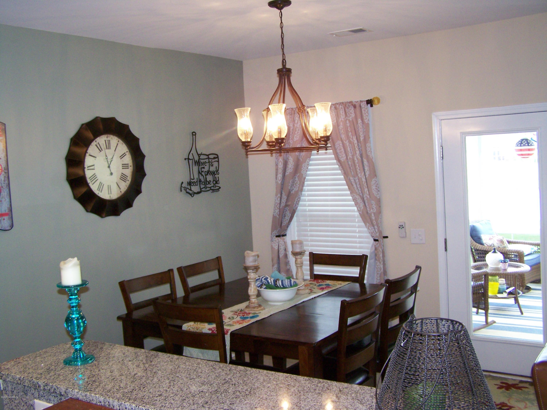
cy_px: 205
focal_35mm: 38
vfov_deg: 37.7
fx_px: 600
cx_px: 274
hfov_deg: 49.0
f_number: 2.8
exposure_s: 1/50
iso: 160
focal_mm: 6.3
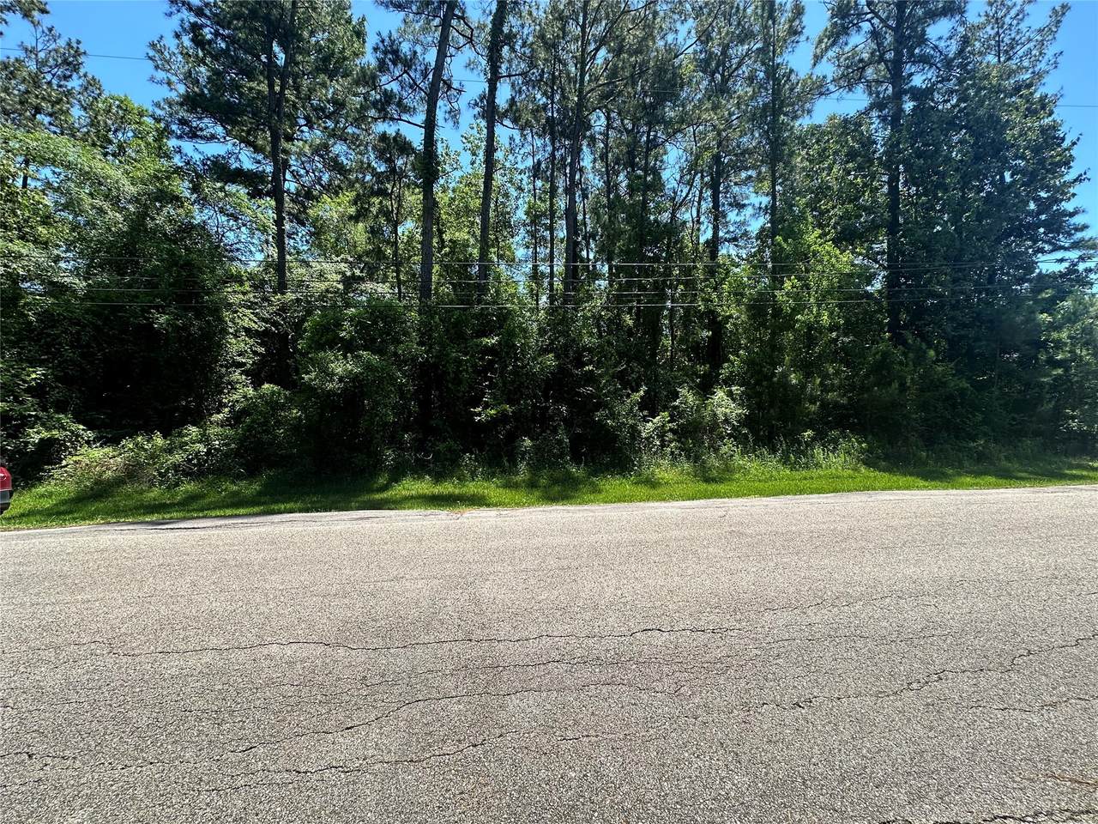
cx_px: 549
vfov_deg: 85.7
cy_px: 412
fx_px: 444
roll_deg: +0.0
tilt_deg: +1.0
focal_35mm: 14
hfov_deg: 102.1
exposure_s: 1/801
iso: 40
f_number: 2.2
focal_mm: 2.22
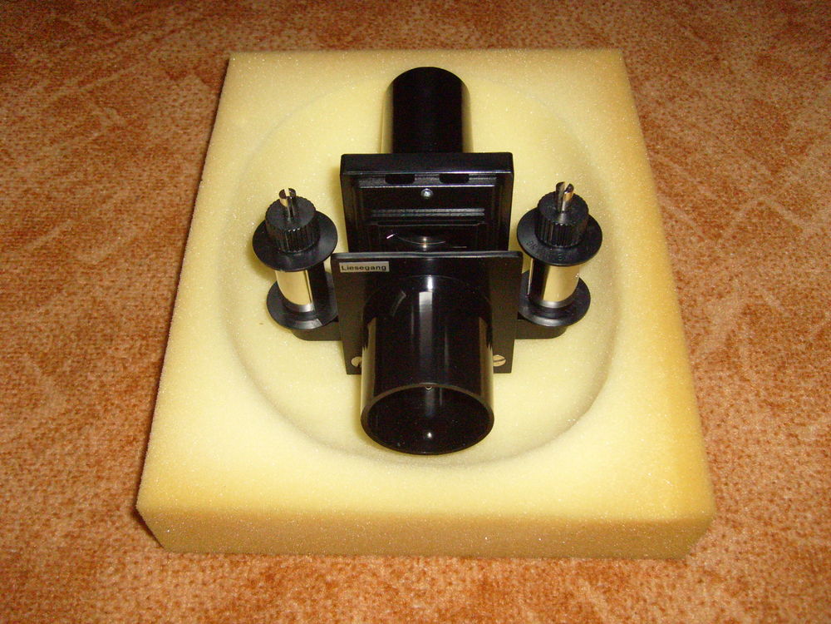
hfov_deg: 52.6
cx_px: 416
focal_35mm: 35
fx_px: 840
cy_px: 312
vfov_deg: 40.7
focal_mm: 5.8
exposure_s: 1/45
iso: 400
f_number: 2.8
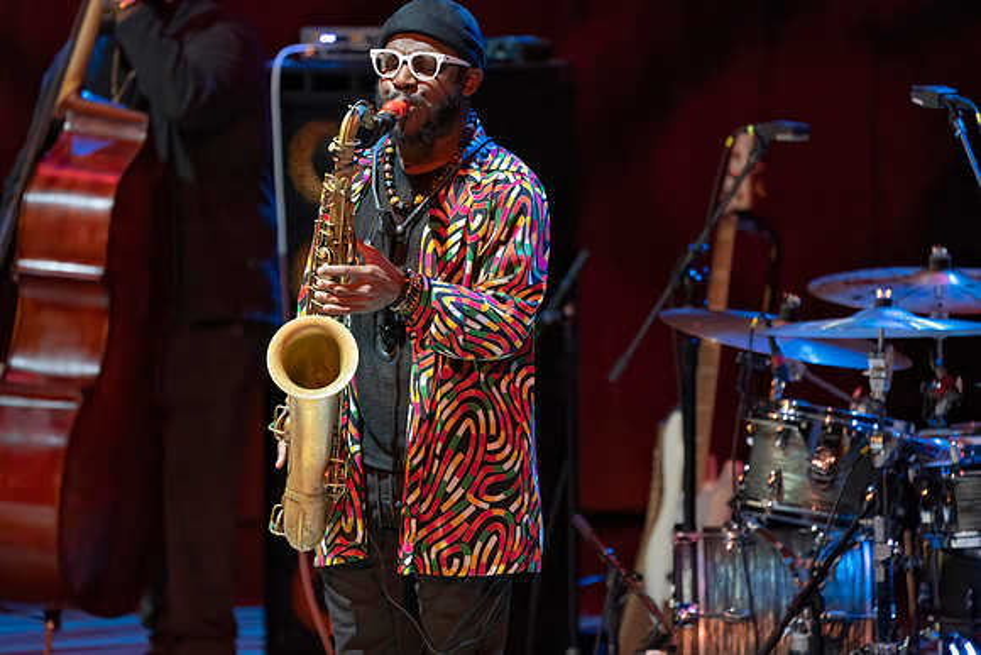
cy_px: 328
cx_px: 490
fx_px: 9839
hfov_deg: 5.7
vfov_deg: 3.8
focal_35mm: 361
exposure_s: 1/320
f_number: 5.6
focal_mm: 361
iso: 5000
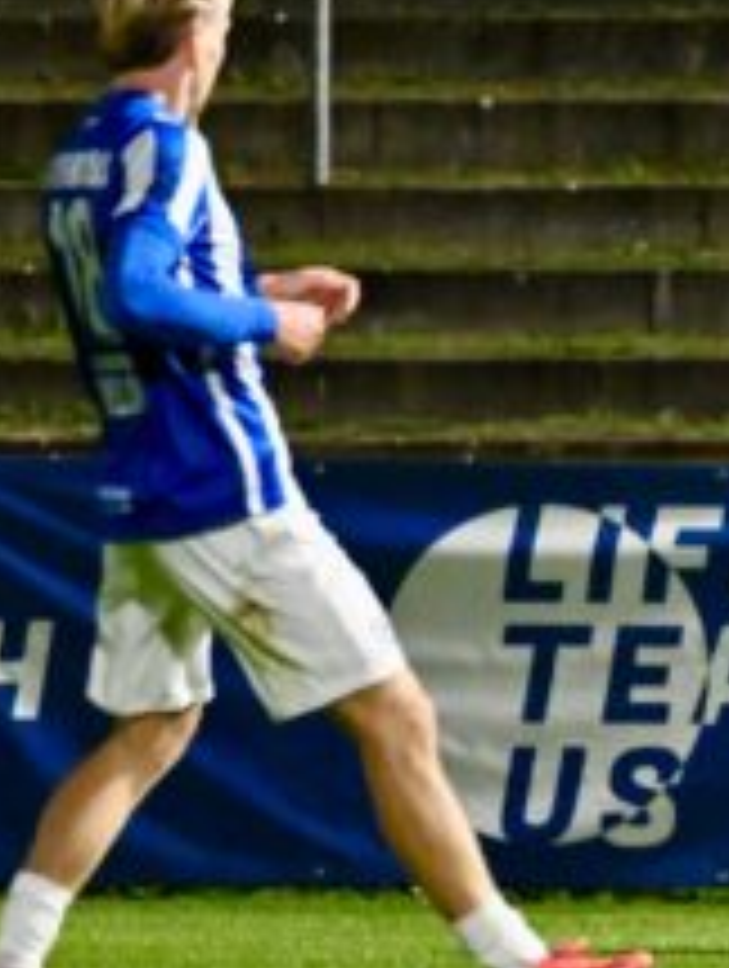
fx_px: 25589
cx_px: 1188
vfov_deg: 2.2
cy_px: 642
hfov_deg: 1.6
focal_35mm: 914
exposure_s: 1/1600
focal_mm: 200
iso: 3200
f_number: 2.8
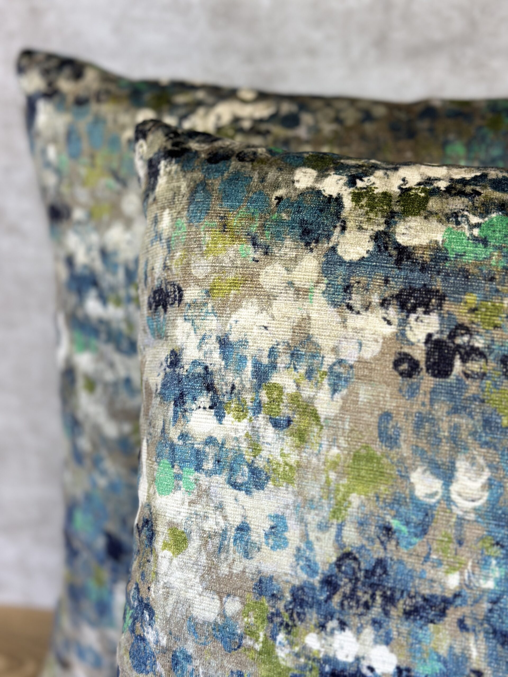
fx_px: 939
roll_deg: -0.2
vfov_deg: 39.7
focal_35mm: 48
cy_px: 338
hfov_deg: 30.3
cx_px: 254
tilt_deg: -17.4
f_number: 1.78
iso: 80
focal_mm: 6.86
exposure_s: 1/120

THE TASK: Would you retype every line shown above exactly, leaving the pictures aside?

COMPLETED EXERCISE:
cy_px: 205
focal_35mm: 38
vfov_deg: 37.7
fx_px: 600
cx_px: 274
hfov_deg: 49.0
f_number: 2.8
exposure_s: 1/50
iso: 160
focal_mm: 6.3
cx_px: 549
vfov_deg: 85.7
cy_px: 412
fx_px: 444
roll_deg: +0.0
tilt_deg: +1.0
focal_35mm: 14
hfov_deg: 102.1
exposure_s: 1/801
iso: 40
f_number: 2.2
focal_mm: 2.22
hfov_deg: 52.6
cx_px: 416
focal_35mm: 35
fx_px: 840
cy_px: 312
vfov_deg: 40.7
focal_mm: 5.8
exposure_s: 1/45
iso: 400
f_number: 2.8
cy_px: 328
cx_px: 490
fx_px: 9839
hfov_deg: 5.7
vfov_deg: 3.8
focal_35mm: 361
exposure_s: 1/320
f_number: 5.6
focal_mm: 361
iso: 5000
fx_px: 25589
cx_px: 1188
vfov_deg: 2.2
cy_px: 642
hfov_deg: 1.6
focal_35mm: 914
exposure_s: 1/1600
focal_mm: 200
iso: 3200
f_number: 2.8
fx_px: 939
roll_deg: -0.2
vfov_deg: 39.7
focal_35mm: 48
cy_px: 338
hfov_deg: 30.3
cx_px: 254
tilt_deg: -17.4
f_number: 1.78
iso: 80
focal_mm: 6.86
exposure_s: 1/120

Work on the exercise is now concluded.